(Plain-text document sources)
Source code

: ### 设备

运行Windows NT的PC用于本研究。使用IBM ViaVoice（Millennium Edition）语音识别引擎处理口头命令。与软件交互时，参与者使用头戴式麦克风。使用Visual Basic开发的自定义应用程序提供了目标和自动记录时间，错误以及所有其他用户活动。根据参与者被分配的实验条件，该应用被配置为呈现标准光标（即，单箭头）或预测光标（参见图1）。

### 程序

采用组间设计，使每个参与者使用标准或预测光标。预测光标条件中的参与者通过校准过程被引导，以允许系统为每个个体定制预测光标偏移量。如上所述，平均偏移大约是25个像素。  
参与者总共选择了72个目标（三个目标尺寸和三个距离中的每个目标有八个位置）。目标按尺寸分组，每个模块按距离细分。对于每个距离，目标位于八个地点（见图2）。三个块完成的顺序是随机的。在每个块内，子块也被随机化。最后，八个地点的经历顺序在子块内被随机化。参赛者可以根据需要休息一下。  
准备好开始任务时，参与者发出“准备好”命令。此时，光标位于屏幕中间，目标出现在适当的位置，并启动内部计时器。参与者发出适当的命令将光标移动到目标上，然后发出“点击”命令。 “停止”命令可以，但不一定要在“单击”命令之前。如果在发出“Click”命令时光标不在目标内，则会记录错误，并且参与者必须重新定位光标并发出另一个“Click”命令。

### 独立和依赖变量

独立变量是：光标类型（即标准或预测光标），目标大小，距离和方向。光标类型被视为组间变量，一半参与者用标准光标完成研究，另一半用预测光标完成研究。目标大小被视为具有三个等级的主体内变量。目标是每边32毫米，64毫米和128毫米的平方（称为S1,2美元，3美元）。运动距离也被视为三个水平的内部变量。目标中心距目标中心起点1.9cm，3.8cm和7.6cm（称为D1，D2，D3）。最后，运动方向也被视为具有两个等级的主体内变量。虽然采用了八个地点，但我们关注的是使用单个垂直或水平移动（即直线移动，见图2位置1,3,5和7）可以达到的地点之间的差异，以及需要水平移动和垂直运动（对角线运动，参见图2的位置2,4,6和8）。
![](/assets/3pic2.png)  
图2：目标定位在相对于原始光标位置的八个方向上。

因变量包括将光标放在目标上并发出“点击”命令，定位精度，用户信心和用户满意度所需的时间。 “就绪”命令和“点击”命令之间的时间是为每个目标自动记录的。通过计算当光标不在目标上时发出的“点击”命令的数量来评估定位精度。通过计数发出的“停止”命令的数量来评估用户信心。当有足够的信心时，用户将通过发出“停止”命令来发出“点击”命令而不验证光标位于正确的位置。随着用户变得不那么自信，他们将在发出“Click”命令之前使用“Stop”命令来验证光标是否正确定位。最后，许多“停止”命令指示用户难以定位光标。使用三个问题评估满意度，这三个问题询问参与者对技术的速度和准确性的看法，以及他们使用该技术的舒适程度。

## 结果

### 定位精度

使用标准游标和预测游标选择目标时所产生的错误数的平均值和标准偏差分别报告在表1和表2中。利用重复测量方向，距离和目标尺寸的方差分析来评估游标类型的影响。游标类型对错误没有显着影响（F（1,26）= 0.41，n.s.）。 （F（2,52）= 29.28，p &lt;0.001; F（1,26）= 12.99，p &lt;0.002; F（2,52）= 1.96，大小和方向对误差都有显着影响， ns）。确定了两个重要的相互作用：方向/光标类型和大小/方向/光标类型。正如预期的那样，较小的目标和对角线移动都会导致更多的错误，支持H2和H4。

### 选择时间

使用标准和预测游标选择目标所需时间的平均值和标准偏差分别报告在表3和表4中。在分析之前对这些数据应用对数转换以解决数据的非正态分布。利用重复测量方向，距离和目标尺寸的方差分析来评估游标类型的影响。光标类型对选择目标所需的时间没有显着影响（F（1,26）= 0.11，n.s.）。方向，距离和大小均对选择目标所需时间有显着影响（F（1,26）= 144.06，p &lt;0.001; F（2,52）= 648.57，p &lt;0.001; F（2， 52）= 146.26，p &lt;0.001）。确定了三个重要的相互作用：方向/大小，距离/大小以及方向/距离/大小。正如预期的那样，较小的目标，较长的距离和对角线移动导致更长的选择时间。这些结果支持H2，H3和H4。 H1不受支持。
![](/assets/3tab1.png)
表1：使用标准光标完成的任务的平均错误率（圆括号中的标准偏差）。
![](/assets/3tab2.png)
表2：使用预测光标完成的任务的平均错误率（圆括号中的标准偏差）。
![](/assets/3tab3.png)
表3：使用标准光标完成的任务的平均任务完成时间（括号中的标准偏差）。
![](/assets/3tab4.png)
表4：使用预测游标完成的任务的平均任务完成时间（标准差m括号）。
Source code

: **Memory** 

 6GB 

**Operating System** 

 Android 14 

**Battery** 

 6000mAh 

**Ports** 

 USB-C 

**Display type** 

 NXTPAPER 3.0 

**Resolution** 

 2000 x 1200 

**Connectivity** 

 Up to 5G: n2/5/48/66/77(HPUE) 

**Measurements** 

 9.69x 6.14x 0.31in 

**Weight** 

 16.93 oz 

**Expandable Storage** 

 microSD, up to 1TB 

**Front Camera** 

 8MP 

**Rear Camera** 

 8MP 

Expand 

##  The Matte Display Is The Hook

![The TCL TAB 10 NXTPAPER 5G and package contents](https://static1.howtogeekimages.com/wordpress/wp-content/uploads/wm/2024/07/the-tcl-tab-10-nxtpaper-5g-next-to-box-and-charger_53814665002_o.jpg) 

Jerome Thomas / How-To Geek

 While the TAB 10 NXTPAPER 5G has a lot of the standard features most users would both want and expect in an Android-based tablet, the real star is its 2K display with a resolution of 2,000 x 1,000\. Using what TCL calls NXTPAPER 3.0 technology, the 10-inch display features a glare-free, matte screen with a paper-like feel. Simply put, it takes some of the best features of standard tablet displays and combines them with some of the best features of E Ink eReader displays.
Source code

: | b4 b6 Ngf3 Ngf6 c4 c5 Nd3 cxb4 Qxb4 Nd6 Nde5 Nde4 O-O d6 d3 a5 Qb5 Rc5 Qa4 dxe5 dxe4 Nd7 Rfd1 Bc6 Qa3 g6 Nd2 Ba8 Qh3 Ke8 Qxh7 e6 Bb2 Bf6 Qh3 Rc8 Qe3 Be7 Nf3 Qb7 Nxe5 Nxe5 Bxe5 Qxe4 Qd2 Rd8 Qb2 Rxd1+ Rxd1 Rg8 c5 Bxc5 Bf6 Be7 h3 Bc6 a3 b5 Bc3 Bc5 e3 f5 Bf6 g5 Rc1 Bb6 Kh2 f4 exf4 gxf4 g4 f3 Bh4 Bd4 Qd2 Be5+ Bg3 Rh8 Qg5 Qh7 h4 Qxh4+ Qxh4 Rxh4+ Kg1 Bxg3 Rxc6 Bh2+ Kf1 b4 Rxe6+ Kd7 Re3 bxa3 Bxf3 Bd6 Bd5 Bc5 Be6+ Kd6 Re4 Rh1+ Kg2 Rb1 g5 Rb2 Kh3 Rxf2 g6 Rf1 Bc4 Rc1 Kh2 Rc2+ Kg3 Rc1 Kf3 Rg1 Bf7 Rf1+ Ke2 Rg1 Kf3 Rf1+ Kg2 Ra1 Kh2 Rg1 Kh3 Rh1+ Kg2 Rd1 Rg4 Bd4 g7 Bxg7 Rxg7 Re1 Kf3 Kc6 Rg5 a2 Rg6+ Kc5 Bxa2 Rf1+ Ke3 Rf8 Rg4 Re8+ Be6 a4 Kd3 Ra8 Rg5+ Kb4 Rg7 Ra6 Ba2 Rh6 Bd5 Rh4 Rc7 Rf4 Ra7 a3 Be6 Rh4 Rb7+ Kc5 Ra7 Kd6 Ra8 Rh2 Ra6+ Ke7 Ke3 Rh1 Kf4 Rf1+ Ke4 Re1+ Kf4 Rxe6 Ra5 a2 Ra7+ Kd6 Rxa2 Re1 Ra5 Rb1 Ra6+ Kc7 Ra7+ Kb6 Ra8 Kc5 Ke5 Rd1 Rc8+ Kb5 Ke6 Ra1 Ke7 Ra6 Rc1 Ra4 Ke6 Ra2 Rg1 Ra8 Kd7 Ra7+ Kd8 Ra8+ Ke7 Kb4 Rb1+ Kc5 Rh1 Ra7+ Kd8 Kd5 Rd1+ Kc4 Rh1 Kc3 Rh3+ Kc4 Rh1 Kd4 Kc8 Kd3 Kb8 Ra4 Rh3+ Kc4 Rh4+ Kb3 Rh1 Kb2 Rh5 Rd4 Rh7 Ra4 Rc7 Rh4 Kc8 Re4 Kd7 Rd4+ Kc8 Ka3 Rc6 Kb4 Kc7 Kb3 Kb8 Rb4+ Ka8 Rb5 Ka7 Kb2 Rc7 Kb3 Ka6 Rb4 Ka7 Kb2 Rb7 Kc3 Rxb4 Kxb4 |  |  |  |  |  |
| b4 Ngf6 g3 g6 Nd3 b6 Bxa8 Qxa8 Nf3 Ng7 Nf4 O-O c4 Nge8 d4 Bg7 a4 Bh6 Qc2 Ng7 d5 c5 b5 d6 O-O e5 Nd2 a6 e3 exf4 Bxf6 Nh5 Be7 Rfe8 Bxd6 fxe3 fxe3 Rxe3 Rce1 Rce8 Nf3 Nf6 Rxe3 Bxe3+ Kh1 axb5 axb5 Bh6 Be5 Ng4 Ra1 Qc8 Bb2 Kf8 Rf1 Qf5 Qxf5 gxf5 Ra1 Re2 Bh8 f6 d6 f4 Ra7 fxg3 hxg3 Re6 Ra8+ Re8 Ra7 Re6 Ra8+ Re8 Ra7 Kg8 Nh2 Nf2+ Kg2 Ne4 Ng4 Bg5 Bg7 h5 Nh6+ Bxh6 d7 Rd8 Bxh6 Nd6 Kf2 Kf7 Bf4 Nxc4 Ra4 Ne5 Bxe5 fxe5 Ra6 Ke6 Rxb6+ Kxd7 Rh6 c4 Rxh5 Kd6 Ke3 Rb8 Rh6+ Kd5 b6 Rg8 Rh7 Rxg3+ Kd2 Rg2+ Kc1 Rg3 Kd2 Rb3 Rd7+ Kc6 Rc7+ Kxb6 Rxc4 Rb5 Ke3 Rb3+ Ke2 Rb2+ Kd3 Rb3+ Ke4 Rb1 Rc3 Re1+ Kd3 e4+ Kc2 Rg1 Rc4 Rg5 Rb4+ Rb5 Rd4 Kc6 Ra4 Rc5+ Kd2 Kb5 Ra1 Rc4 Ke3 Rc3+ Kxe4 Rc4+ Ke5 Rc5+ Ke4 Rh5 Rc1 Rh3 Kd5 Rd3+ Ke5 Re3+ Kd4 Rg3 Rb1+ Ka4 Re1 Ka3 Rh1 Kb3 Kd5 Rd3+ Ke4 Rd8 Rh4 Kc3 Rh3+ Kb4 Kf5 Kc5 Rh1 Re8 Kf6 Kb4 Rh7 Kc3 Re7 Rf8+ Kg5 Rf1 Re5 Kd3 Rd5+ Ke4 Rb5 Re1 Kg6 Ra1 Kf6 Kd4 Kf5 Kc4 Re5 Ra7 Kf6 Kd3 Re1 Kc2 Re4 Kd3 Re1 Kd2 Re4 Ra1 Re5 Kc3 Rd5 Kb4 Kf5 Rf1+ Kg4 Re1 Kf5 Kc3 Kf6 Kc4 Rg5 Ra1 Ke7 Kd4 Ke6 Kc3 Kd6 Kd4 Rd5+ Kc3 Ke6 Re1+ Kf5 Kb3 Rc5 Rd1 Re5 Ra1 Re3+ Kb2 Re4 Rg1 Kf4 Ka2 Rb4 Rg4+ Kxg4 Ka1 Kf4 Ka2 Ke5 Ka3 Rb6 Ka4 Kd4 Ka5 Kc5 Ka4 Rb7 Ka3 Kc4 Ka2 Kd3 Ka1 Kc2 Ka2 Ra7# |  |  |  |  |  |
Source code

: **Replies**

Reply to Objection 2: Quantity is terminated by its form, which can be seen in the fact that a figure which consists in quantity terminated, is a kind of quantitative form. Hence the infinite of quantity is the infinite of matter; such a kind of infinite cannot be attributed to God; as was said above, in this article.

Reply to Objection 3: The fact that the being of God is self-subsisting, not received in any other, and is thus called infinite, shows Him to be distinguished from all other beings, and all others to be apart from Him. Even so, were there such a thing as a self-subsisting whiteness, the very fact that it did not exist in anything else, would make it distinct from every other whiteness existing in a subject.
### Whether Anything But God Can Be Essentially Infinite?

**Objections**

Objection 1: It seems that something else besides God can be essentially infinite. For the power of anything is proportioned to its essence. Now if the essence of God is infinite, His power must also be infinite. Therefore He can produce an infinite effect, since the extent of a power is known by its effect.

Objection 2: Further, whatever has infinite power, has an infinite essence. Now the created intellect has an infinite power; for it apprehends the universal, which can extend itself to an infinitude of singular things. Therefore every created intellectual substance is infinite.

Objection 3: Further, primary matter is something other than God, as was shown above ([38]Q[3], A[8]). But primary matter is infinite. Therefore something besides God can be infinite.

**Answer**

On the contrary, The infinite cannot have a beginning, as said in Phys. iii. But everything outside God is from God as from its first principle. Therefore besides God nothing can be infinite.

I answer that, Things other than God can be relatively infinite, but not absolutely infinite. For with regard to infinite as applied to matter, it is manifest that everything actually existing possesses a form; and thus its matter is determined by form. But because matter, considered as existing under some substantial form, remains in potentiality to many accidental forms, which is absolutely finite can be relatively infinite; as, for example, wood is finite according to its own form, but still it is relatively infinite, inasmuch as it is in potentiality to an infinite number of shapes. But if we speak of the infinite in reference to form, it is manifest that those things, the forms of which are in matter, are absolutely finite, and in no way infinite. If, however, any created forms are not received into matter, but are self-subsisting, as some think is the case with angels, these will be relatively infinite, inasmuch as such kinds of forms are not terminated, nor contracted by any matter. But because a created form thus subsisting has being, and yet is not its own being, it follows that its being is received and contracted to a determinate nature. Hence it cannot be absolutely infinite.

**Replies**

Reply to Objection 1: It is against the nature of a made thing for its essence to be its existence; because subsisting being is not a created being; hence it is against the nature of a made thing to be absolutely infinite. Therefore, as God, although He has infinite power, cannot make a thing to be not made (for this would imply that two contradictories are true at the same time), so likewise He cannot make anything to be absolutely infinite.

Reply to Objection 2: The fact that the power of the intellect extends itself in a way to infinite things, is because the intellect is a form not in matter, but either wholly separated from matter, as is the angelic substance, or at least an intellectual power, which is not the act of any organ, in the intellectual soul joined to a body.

-- What to produce --
The first line of the records and every line down to the line with "0.11，n.s.）。方向，距离和大小均对选择目标所需时间有显着影响（F（1,26）= 144.06，p &lt;0.001;" must be quoted exactly; leave out all else.

-- Response for this exercise --
Source code

: ### 设备

运行Windows NT的PC用于本研究。使用IBM ViaVoice（Millennium Edition）语音识别引擎处理口头命令。与软件交互时，参与者使用头戴式麦克风。使用Visual Basic开发的自定义应用程序提供了目标和自动记录时间，错误以及所有其他用户活动。根据参与者被分配的实验条件，该应用被配置为呈现标准光标（即，单箭头）或预测光标（参见图1）。

### 程序

采用组间设计，使每个参与者使用标准或预测光标。预测光标条件中的参与者通过校准过程被引导，以允许系统为每个个体定制预测光标偏移量。如上所述，平均偏移大约是25个像素。  
参与者总共选择了72个目标（三个目标尺寸和三个距离中的每个目标有八个位置）。目标按尺寸分组，每个模块按距离细分。对于每个距离，目标位于八个地点（见图2）。三个块完成的顺序是随机的。在每个块内，子块也被随机化。最后，八个地点的经历顺序在子块内被随机化。参赛者可以根据需要休息一下。  
准备好开始任务时，参与者发出“准备好”命令。此时，光标位于屏幕中间，目标出现在适当的位置，并启动内部计时器。参与者发出适当的命令将光标移动到目标上，然后发出“点击”命令。 “停止”命令可以，但不一定要在“单击”命令之前。如果在发出“Click”命令时光标不在目标内，则会记录错误，并且参与者必须重新定位光标并发出另一个“Click”命令。

### 独立和依赖变量

独立变量是：光标类型（即标准或预测光标），目标大小，距离和方向。光标类型被视为组间变量，一半参与者用标准光标完成研究，另一半用预测光标完成研究。目标大小被视为具有三个等级的主体内变量。目标是每边32毫米，64毫米和128毫米的平方（称为S1,2美元，3美元）。运动距离也被视为三个水平的内部变量。目标中心距目标中心起点1.9cm，3.8cm和7.6cm（称为D1，D2，D3）。最后，运动方向也被视为具有两个等级的主体内变量。虽然采用了八个地点，但我们关注的是使用单个垂直或水平移动（即直线移动，见图2位置1,3,5和7）可以达到的地点之间的差异，以及需要水平移动和垂直运动（对角线运动，参见图2的位置2,4,6和8）。
![](/assets/3pic2.png)  
图2：目标定位在相对于原始光标位置的八个方向上。

因变量包括将光标放在目标上并发出“点击”命令，定位精度，用户信心和用户满意度所需的时间。 “就绪”命令和“点击”命令之间的时间是为每个目标自动记录的。通过计算当光标不在目标上时发出的“点击”命令的数量来评估定位精度。通过计数发出的“停止”命令的数量来评估用户信心。当有足够的信心时，用户将通过发出“停止”命令来发出“点击”命令而不验证光标位于正确的位置。随着用户变得不那么自信，他们将在发出“Click”命令之前使用“Stop”命令来验证光标是否正确定位。最后，许多“停止”命令指示用户难以定位光标。使用三个问题评估满意度，这三个问题询问参与者对技术的速度和准确性的看法，以及他们使用该技术的舒适程度。

## 结果

### 定位精度

使用标准游标和预测游标选择目标时所产生的错误数的平均值和标准偏差分别报告在表1和表2中。利用重复测量方向，距离和目标尺寸的方差分析来评估游标类型的影响。游标类型对错误没有显着影响（F（1,26）= 0.41，n.s.）。 （F（2,52）= 29.28，p &lt;0.001; F（1,26）= 12.99，p &lt;0.002; F（2,52）= 1.96，大小和方向对误差都有显着影响， ns）。确定了两个重要的相互作用：方向/光标类型和大小/方向/光标类型。正如预期的那样，较小的目标和对角线移动都会导致更多的错误，支持H2和H4。

### 选择时间

使用标准和预测游标选择目标所需时间的平均值和标准偏差分别报告在表3和表4中。在分析之前对这些数据应用对数转换以解决数据的非正态分布。利用重复测量方向，距离和目标尺寸的方差分析来评估游标类型的影响。光标类型对选择目标所需的时间没有显着影响（F（1,26）= 0.11，n.s.）。方向，距离和大小均对选择目标所需时间有显着影响（F（1,26）= 144.06，p &lt;0.001; F（2,52）= 648.57，p &lt;0.001; F（2， 52）= 146.26，p &lt;0.001）。确定了三个重要的相互作用：方向/大小，距离/大小以及方向/距离/大小。正如预期的那样，较小的目标，较长的距离和对角线移动导致更长的选择时间。这些结果支持H2，H3和H4。 H1不受支持。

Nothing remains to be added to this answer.